U.S. National debt as a percentage of GDP has been climbing steadily since 2000, and has seen exponential growth in the last two years. At the current ratio of 83.5% debt to GDP, we are at a level not seen since the 1950s. This metric is presented in the chart below going back 90 years.
By the end of 2010, this ratio is projected to be near 100% of GDP absent a dramatic shift in domestic budgetary policy.
As with any borrowing, the more a person, entity or company borrows, even the United States of America, the higher their cost of borrowing will go, all else being equal.
Interestingly, the national debt of $12.17 trillion, actually excludes Fannie Mae and Freddie Mac debt.
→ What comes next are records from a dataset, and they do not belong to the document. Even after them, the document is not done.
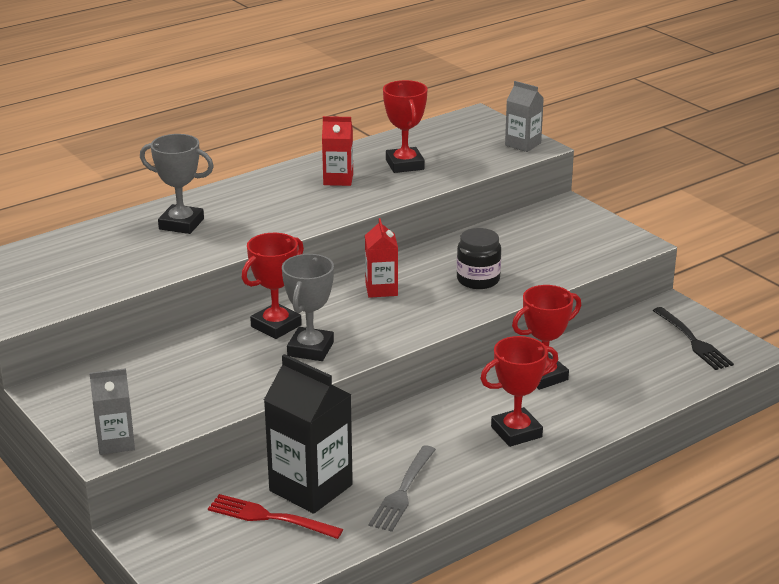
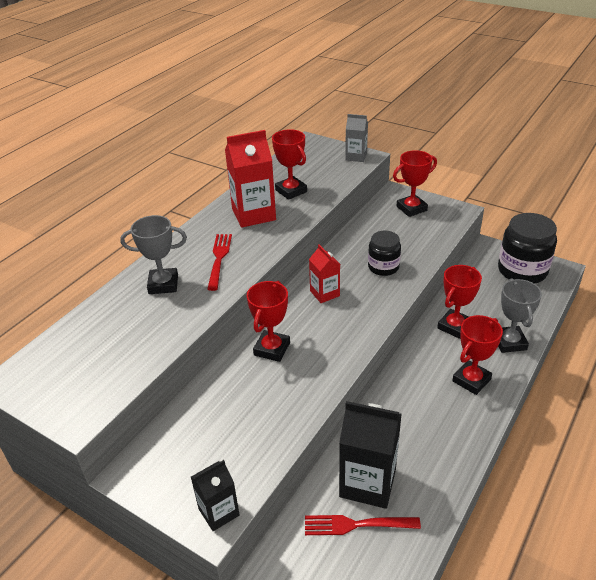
camera: 20 degrees left, 10 degrees up
grey carton [89,368,135,455] -> black carton [191,460,240,531]
grey trophy [282,254,334,361] -> grey trophy moved to [498,278,542,353]
red carton [322,116,353,186] -> red carton [225,130,276,228], size x1.75
grey fork [369,445,436,532] -> none
black fork [653,307,734,370] -> black jar [498,213,557,284]
none -> red fork [207,234,232,291]
none -> red trophy [393,150,437,217]

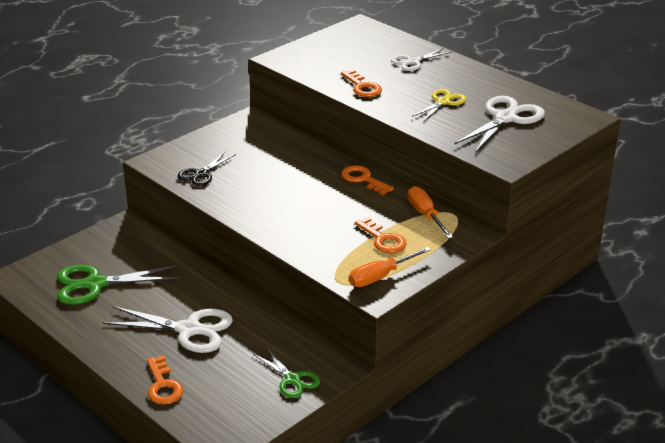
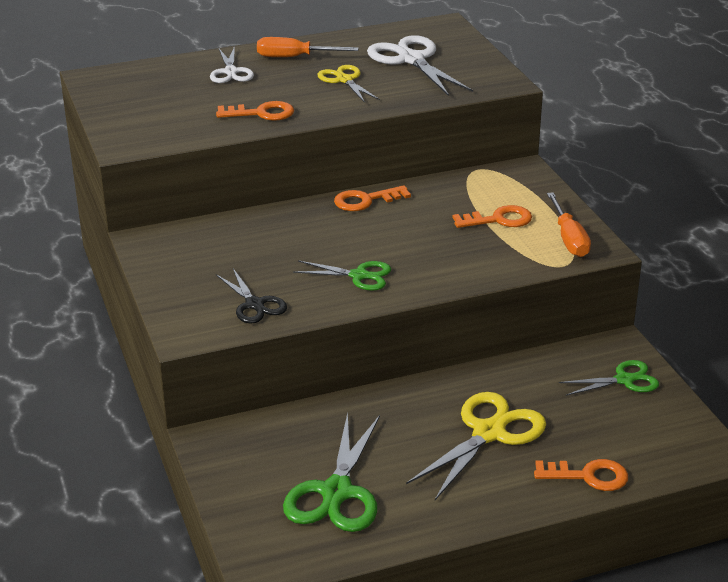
camera: 65 degrees left, 0 degrees up
white scissors [103,306,233,353] -> yellow scissors [406,392,546,500]
orange screwdriver [407,186,454,239] -> orange screwdriver moved to [257,37,359,57]
none -> green scissors [293,260,391,291]

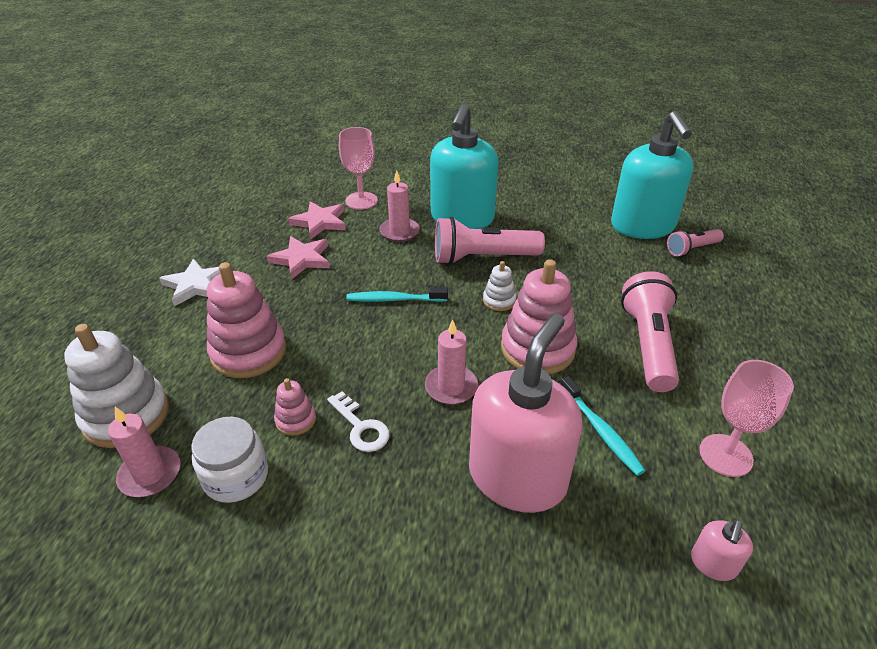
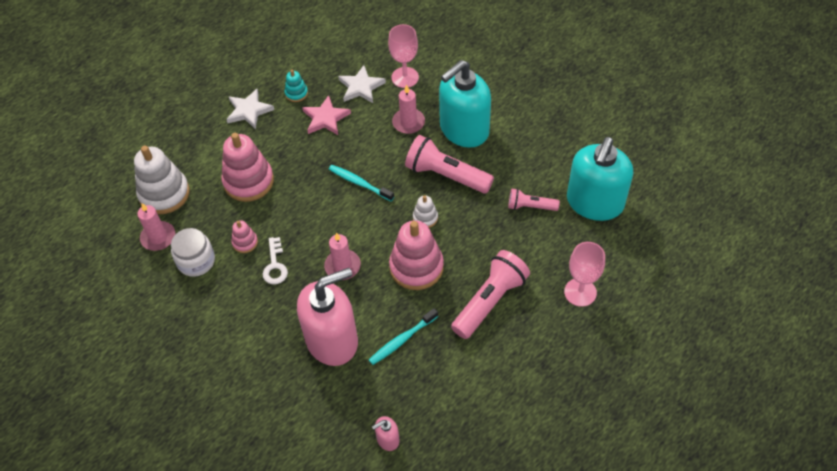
camera: 35 degrees right, 15 degrees up
pink star [288,201,346,239] -> white star [338,65,386,103]
turquoise toothbrush [560,376,646,476] -> turquoise toothbrush turned 45 degrees clockwise [369,308,438,365]
pink flashlight [667,229,724,256] -> pink flashlight moved to [508,188,560,211]
pink goblet [699,360,794,477] -> pink goblet moved to [564,242,605,307]
none -> turquoise stacking toy [284,70,308,102]

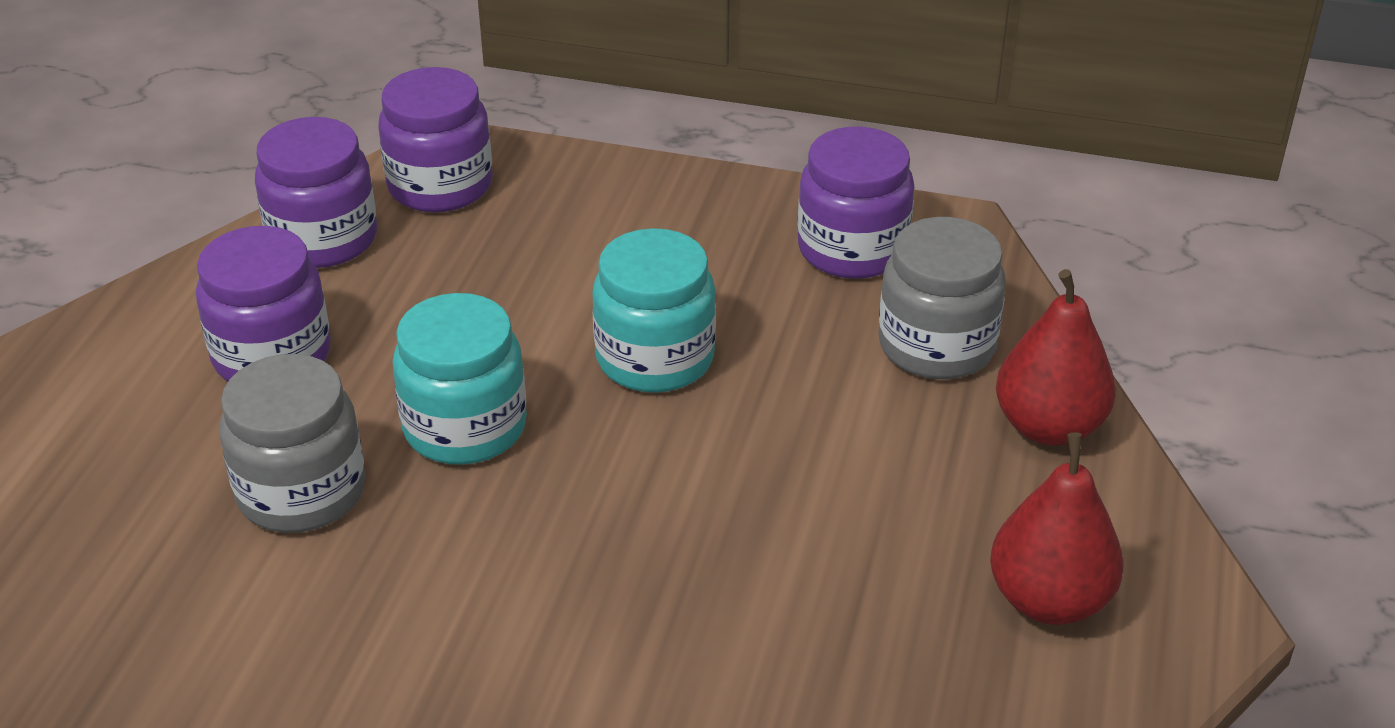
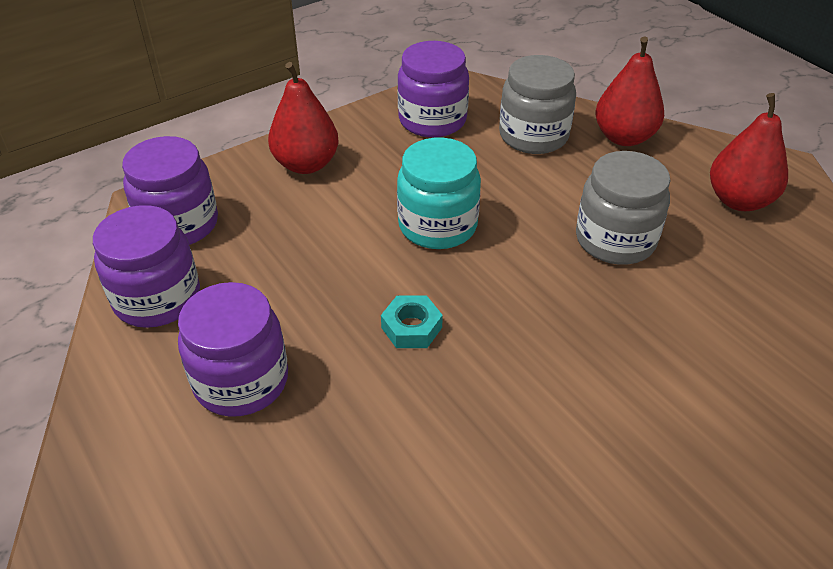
camera: 50 degrees left, 5 degrees up
grey jar [219,354,366,533] -> grey jar moved to [576,151,670,265]
turquoise jar [393,293,527,465] -> turquoise nut [381,296,443,348]
none -> red pear [268,62,339,174]

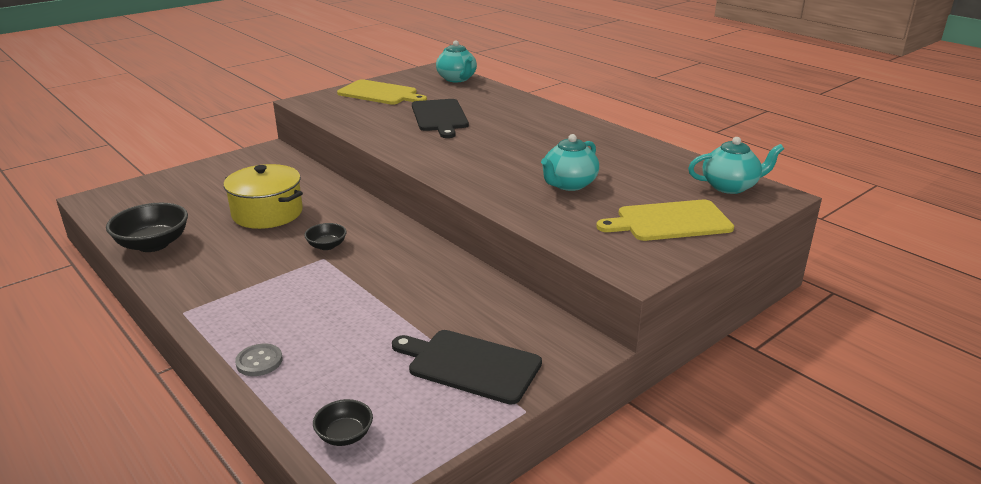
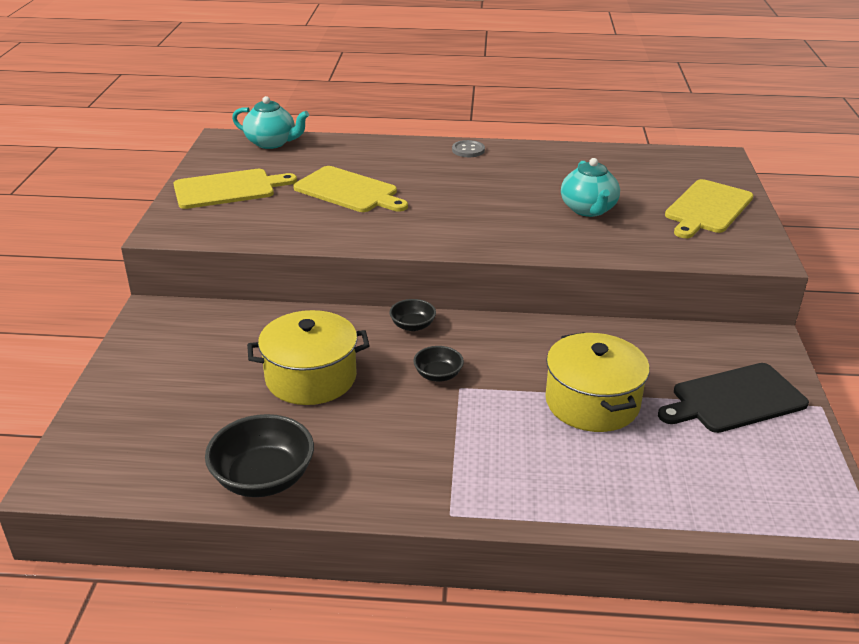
camera: 45 degrees left, 5 degrees up
grey button [235,344,283,376] -> grey button moved to [452,140,485,157]
black bowl [313,399,373,446] -> black bowl moved to [389,299,436,331]
black cutting board [412,99,469,138] -> yellow cutting board [293,166,408,212]
turquoise teapot [688,137,784,194] -> none
none -> yellow pot [545,332,650,432]

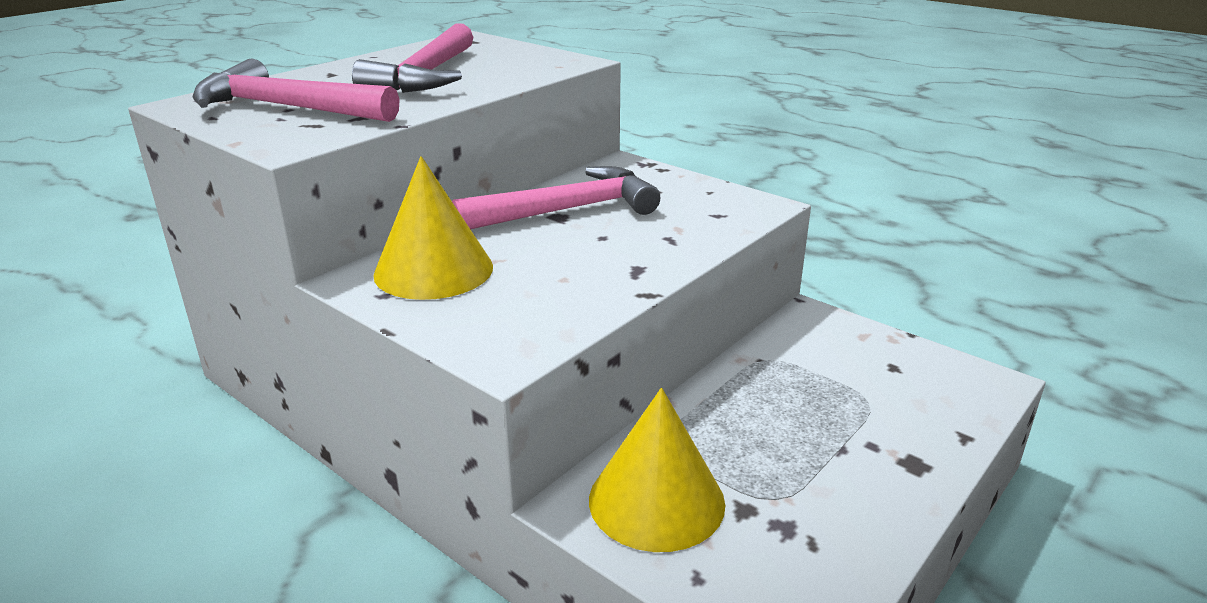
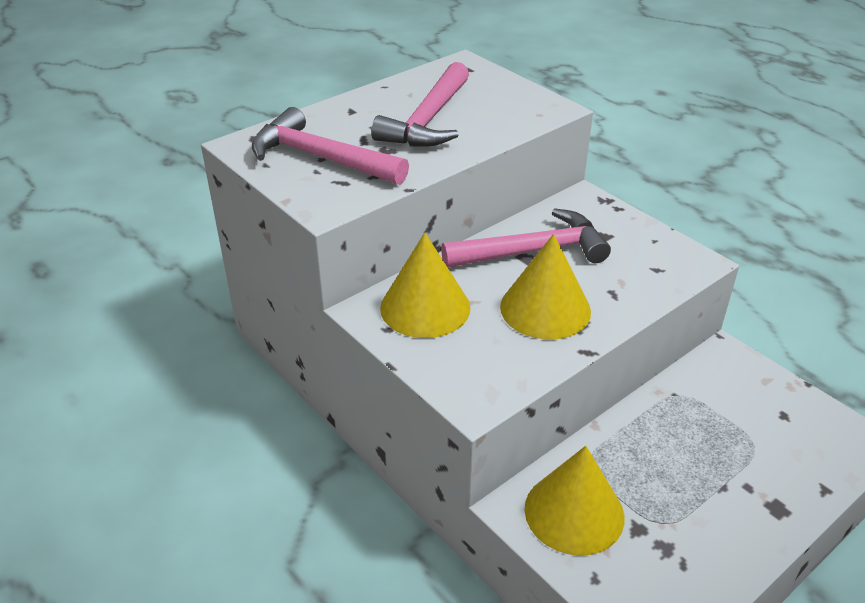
camera: 10 degrees right, 10 degrees up
none -> yellow cone [500,234,591,340]

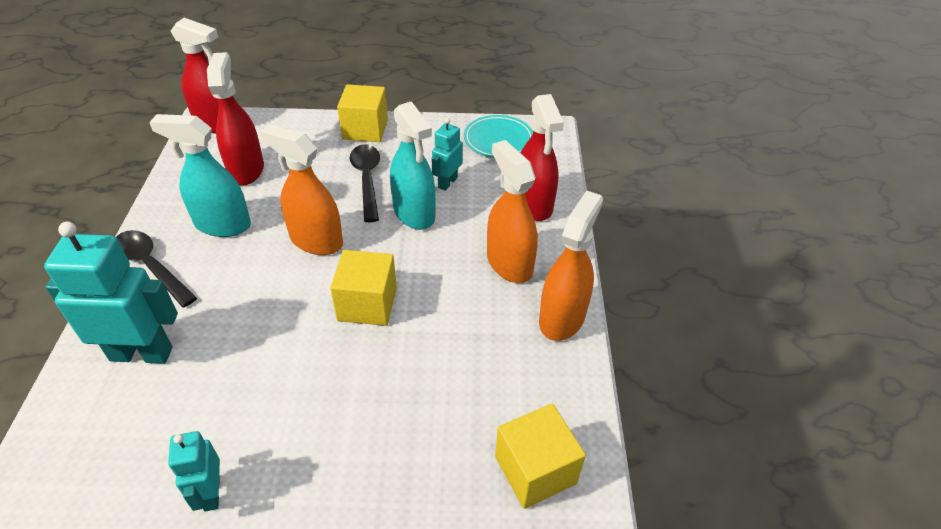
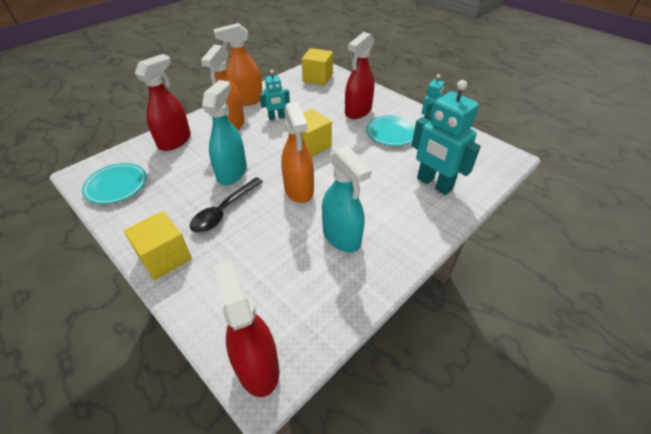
camera: 135 degrees left, 0 degrees up
black spoon [116,230,197,307] -> none
red spray bottle [207,52,264,185] -> red spray bottle moved to [345,32,374,119]
turquoise robot [431,118,463,191] -> turquoise robot moved to [260,70,290,120]
none -> turquoise plate [366,115,415,146]

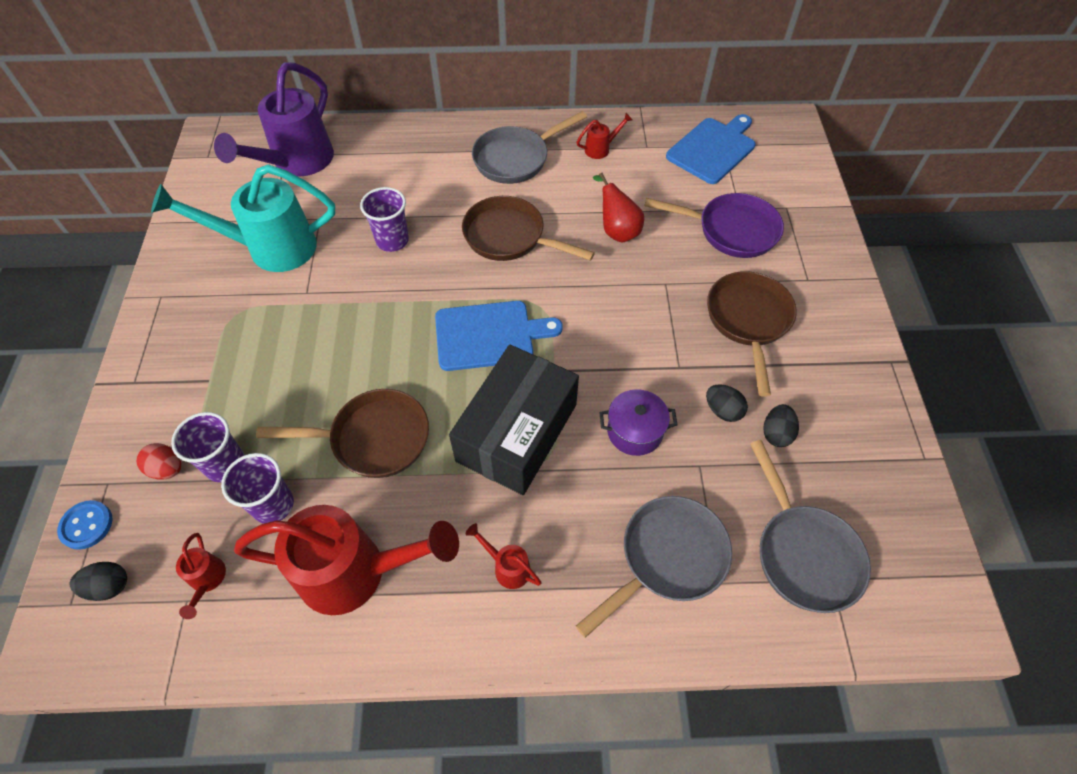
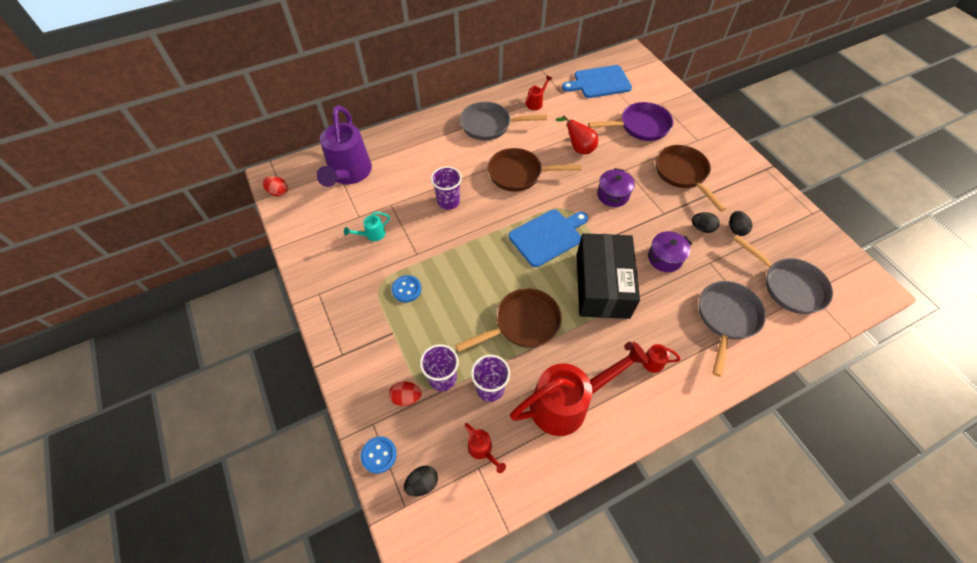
camera: 25 degrees left, 0 degrees up
turquoise watering can [151,164,335,272] -> turquoise watering can [344,212,390,241], size x0.42
grey pan [472,111,587,184] -> grey pan turned 60 degrees clockwise [460,102,547,141]
blue cutting board [666,114,756,184] -> blue cutting board turned 120 degrees counterclockwise [562,65,632,98]
none -> red egg [262,176,288,197]
none -> blue button [392,275,421,302]
none -> purple pot [597,168,635,207]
The U.S. government became the effective conservator of both of these entities with the Housing and Economic Recovery Act of 2008.
The estimated combined on and off balance sheet debt of Fannie and Freddie is purported to be just over $5 trillion.
Including this additional $5 trillion in debt, U.S. Government debt as a percentage of GDP is actually more than 120%.
On that basis, U.S. government debt as a percentage of GDP is the highest ratio it has ever been, or at least since the numbers have been recorded, which is since 1792. Needless to say, both ever, and since 1792, are a long time.
Globally, this data hasn't been updated since 2008, but based on 2008 data, the U.S. has the 5th highest indebtedness as a percentage of GDP, just barely above Singapore and just below Jamaica, man. The only other countries more indebted than the U.S., on this basis, are the economic stalwarts of Zimbabwe, Japan, and Lebanon. . .
Keep your eyes on U.S. government debt . . . this Queen Mary is not turning any time soon and will hold investment implications related to many asset classes for years to come.
We cannot increase our debt exponentially without increasing our borrowing costs.